Learning Community Conversation Guide for Session 5 –Inclusion and Equity as a Process

Suggested Reading: (pg75-80), 17 (pg81-84), 18 (pg85-88), 19 (pg89-92), 20 (pg93-98), and 23 (pg109-114) 

Start: Welcome participants back to this space

Re-Introductions: Go around the room, beginning with moderator: name, pronouns (if they’re comfortable), role on campus  

Ground Rules for Discussion: Review out loud the bolded portions of the OEI-provided Ground Rules and, if applicable, the additional rules your group agreed upon in the introductory session (and since). 

  • Speak Your Truth: Share from your own experiences
  • Seek to Understand: Actively listen, before responding 
  • Respect Others’ Experience: We may have different OR similar stories to share, and contexts to draw from. All are legitimate. 
  • Disagree Without Discord: Disagreement is expected. HOWEVER,
    • Approach unexpected ideas with curiosity, not argument. 
    • If you disagree, debate and challenge ideas. Don’t attack the speaker. 
  • Share the Air: Make room for all voices to be heard, and don’t dominate the conversation. 
  • Confidentiality: 
    • Share stories and experiences, but don’t identify individual people or provide details that would allow someone in your story to be identified. 
    • Do not share the experiences you hear in this space outside this space. 
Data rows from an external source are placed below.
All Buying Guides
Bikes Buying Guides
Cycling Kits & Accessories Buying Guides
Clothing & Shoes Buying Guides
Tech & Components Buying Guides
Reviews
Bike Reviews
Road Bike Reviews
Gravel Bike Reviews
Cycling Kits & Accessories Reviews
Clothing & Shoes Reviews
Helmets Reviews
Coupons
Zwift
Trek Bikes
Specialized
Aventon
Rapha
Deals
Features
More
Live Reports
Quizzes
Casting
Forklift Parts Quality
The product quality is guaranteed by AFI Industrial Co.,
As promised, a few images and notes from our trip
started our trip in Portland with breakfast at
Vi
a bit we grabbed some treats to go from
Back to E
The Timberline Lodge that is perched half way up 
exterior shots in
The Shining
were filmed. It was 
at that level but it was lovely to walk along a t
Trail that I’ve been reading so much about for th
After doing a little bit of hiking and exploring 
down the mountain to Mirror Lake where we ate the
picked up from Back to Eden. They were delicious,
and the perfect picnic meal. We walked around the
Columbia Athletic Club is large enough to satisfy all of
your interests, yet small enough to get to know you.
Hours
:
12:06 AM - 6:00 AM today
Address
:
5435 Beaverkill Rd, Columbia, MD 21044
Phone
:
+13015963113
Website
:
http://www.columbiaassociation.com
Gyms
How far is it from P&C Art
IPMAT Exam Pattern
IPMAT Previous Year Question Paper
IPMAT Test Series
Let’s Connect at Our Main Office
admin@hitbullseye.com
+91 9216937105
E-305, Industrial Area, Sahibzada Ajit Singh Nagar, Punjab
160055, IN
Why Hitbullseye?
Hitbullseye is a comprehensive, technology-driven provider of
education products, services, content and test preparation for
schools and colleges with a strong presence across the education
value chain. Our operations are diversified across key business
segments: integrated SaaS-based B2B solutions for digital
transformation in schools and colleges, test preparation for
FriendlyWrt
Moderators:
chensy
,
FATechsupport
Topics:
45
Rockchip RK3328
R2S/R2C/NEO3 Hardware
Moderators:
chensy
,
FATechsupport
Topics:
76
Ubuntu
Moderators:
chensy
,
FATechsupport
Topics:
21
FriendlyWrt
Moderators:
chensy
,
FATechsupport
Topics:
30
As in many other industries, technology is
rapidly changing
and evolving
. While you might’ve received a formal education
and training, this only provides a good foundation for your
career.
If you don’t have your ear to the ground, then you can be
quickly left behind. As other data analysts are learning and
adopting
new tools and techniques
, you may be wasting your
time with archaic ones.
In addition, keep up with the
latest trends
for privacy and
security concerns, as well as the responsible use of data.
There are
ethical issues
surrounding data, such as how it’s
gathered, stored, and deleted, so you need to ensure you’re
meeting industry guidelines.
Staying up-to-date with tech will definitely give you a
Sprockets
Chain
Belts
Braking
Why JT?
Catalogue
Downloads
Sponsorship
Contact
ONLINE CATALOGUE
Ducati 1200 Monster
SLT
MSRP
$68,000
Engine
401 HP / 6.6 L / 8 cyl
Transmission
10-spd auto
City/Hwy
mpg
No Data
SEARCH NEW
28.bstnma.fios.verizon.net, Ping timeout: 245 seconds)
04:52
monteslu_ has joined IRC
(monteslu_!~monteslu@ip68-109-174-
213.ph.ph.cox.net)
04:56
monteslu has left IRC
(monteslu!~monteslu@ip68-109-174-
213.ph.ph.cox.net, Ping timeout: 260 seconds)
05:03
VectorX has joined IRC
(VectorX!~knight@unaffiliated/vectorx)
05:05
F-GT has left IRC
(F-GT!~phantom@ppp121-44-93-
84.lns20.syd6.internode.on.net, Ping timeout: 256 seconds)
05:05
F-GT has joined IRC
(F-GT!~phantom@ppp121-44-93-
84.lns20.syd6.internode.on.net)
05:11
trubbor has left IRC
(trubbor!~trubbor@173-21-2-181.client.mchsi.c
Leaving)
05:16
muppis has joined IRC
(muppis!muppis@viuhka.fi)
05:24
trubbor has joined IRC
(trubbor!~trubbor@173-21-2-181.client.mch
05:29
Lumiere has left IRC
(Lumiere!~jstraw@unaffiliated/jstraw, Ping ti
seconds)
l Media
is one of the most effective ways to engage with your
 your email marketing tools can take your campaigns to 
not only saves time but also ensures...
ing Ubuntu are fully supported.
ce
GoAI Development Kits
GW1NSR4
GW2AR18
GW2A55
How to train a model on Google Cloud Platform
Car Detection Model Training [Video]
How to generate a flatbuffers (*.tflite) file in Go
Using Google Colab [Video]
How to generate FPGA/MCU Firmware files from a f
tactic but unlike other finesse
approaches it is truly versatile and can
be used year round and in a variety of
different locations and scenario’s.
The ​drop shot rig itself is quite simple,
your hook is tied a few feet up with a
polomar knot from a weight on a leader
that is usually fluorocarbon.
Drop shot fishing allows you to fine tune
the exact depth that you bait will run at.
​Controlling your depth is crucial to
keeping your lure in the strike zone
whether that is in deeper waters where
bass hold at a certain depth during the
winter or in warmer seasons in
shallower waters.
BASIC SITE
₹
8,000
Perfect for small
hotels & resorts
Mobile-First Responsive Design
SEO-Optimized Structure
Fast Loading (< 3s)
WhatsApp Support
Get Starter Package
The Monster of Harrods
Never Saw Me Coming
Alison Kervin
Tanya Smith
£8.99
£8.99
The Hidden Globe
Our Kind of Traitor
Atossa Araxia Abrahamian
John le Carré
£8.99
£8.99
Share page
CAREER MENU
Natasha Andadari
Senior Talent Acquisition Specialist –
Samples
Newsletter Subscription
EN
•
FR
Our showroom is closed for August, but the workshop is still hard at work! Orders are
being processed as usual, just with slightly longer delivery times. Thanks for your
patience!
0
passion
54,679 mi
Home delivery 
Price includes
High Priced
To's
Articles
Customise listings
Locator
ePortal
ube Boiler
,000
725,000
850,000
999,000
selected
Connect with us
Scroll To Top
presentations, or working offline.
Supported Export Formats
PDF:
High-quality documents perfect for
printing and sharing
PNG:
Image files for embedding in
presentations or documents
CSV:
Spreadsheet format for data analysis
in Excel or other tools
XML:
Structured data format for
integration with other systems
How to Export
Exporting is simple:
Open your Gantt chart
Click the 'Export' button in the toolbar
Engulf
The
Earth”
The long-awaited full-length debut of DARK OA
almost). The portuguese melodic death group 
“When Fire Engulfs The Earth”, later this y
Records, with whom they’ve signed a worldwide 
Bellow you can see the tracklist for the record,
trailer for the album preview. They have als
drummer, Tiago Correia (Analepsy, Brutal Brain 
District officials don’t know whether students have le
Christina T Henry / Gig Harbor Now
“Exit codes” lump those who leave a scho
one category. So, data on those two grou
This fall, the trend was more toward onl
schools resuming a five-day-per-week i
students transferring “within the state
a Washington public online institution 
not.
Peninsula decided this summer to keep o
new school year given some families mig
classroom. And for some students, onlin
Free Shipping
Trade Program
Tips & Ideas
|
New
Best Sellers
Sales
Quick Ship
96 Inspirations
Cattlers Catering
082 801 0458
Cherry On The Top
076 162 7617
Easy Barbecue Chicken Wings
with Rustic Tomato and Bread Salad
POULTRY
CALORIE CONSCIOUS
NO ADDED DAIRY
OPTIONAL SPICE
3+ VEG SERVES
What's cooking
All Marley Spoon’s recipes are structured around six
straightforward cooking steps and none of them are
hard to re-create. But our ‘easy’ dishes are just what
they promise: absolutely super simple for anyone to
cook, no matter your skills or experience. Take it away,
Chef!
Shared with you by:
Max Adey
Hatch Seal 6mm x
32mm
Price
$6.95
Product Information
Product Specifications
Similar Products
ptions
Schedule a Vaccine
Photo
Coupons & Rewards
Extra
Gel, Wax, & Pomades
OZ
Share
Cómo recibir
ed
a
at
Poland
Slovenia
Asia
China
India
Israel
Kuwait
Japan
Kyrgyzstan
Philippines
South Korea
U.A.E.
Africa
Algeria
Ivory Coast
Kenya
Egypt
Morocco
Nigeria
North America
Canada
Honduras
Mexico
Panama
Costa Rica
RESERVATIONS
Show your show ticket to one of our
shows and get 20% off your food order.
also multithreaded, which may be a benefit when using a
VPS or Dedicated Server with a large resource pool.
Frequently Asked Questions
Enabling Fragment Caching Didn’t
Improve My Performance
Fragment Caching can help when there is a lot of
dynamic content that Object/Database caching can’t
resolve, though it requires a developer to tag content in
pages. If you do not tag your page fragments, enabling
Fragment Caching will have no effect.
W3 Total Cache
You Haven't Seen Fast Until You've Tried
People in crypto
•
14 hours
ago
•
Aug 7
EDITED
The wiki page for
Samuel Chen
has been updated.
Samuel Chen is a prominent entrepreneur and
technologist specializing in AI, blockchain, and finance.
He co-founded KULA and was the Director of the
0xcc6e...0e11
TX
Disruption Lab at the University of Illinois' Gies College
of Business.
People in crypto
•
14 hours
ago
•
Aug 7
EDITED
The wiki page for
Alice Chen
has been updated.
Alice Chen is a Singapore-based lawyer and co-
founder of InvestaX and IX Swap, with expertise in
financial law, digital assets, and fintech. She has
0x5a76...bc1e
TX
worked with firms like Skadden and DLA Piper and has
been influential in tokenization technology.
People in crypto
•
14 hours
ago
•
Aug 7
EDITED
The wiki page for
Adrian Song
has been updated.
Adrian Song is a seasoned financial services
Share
Conflict Management: Review the conflict management procedures your group created together in your introductory session. 

Questions (about anything?)

Group Discussion: Paraphrase the italicized portion as desired.  

Culturally effective, inclusive and respectful engagement is an ongoing process, not a project with a clearly-defined ‘finish line.’ No one can honestly claim to be 100% perfect in their engagements with others: even those who are committed to equity and inclusion will have moments where their well-intentioned efforts aren’t delivered as gracefully as necessary. This will be just as true for you and I, as it already has for Vernā Myers herself. 

In this session, reflect on what you’ve learned in this Learning community, on the process of equity and inclusion, and on the need to use missteps as an opportunity for growth. Mistakes are not 

moments of failure or points of no return: we can affirm our commitment to the work of inclusion even amid bumps in the road. 

Question: 

How have your understandings of implicit bias, inclusion, and difference, changed as you’ve engaged in these conversations? Has your comfort zone and the manner in which you’ve approached or participated in conversations outside of this group, changed at all? When the opportunity has arisen, has the quality or content of your interactions with people from the many “One Up/Down” groups changed? What are you determined to do differently? 

Objective: The purpose of this discussion is to reflect upon the conversations, challenges, and tips that you’ve covered throughout this process, and think about how to apply them in your engagements in your workspace and personal relationships going forward.